Ich jedenfalls habe schon längst verstanden, warum er kürzlich den „World Class Spa Award“ gewonnen hat. Aber zur Sicherheit … lege ich noch einmal eine längere Pause dort ein, bevor ich mich mit Nadine auf einen Besuch bei Ingo Metzler am späten Nachmittag verständige.

Während ich so im Außenpool die Bregenzerwälder Luft einatme, erinnere ich mich an das, was Stephie uns damals in Stuttgart erzählt hatte: Ingo Metzler ist jener Landwirt, der seit vielen Jahren die Naturkosmetik von Susanne Kaufmann produziert. Dieser Besuch ist mir ganz besonders wichtig, denn die Entstehungsgeschichte der Kosmetikmarke Susanne Kaufmann hat gewissermaßen den Grundstein gelegt für die neue Entwicklung des Hotels. Susanne brauchte Molke für ihre Kosmetik. Ingo hatte viel zu viel davon, mindestens sechzig Prozent der Molke gelten als Abfall in der Landwirtschaft. Und so starteten die zwei die Produktion der Susanne Kaufmann Kosmetik. Das ist zwanzig Jahre her. Weit in die Welt hinaus getragen wurde die Kosmetik, Bestellungen aus aller Welt kamen. Und immer wieder die Frage „Wo eigentlich kommt Susanne Kaufmann her?“ Parallel versuchte Susanne, im Hotel allen Bedürfnissen zugleich gerecht zu werden. Bis sie eines Tages sagte „Was machen wir hier eigentlich?“ Und sich daran erinnerte, dass der Ursprung den Grundstein legt.

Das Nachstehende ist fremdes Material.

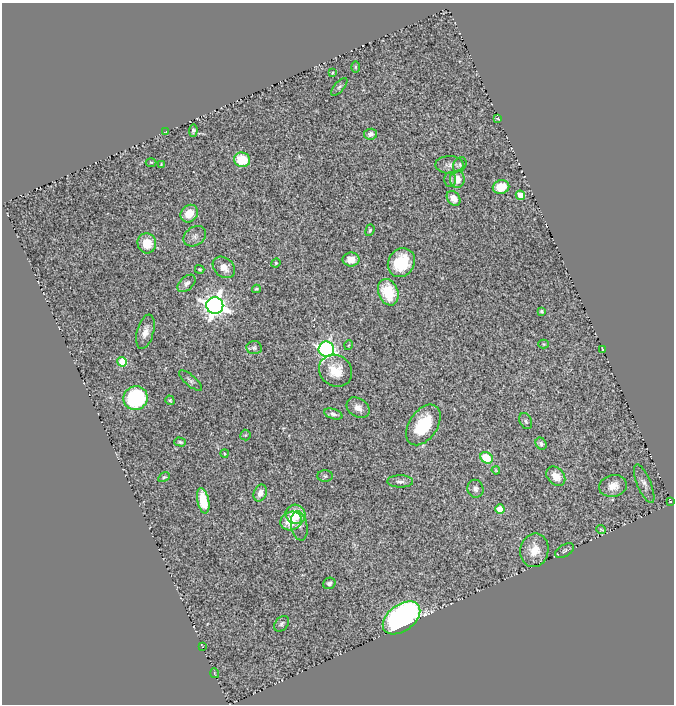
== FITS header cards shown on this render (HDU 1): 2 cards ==
NAXIS1  =                  672
NAXIS2  =                  702

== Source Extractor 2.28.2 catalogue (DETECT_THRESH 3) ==
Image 672 x 702 px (HDU 1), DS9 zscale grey, 1 PNG px = 1 image px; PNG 676 x 706 px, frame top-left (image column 1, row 702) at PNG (2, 3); each listed source drawn as its Kron ellipse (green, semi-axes under 4 px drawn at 4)
Background 0.88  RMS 0.042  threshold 0.126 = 3 sigma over >= 5 px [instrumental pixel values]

Im Mai 2019 vollzog sie mit ihrer Vertrauten Stephanie Rist einen mutigen Wandel: Fokussierung statt „Everybodys Darling“. Yoga- statt Konferenzräume. Samina Schlafkonzept statt Butler-Service. Eigene Agrarwirtschaft statt Einkauf im internationalen Handel. Gutes Essen statt Buffet im Überfluss, saisonal und regional. Respektvolle Arbeitszeiten für Mitarbeiter statt 24/7. Durchdachte und personalisierte Retreat-Programme statt Spa-Menü. In Einheit mit der Natur-Kosmetik schließt das Hotel Post Bezau einen Kreis zwischen außen und innen, zwischen Körper und Seele. Eine Verbindung, die uns abhandengekommen war. „Und die doch eigentlich so nahe liegt“, schließe ich meine Gedanken nach einem letzten Saunagang und bin gespannt auf den bedeutungsvollen Ort für unseren Nachmittagstermin. Der übrigens – wie alle Programmpunkte meiner Reise – für alle Hotelgäste angeboten wird, die so neugierig sind wie ich.

Eine Stunde später stehen wir mit einer kleinen Gruppe einige Kilometer weiter gemeinsam in der gemütlichsten Produktionsstätte, die ich je gesehen habe. Kühe, österreichische Idylle, freudig grüßende Damen, ein Hochregal aus Vollholz, die Glas-Fläschchen von Susanne Kaufmann … und Ingo Metzler, der inmitten dieser internationalen Produktion kein Stück seiner Authentizität eines österreichischen Landwirts verloren hat.  Nadine hat hier einen Lieblingsort. Gleich oben neben dem Balkon am Vollholzhochregal öffnet sie die Tür und wir treten hinaus auf das Dach. „Hört ihr das? Ich finde es auch nach all den Jahren hier immer noch unbegreiflich, dass hier unter uns Hunderte von Aufträgen produziert werden, während wir hier oben nichts hören als das Rauschen des Bregenzerwaldes.“ Ich fühle genau wie sie die Besonderheit dieser Situation. Erst recht als mein Blick auf den Streichelzoo im Garten fällt.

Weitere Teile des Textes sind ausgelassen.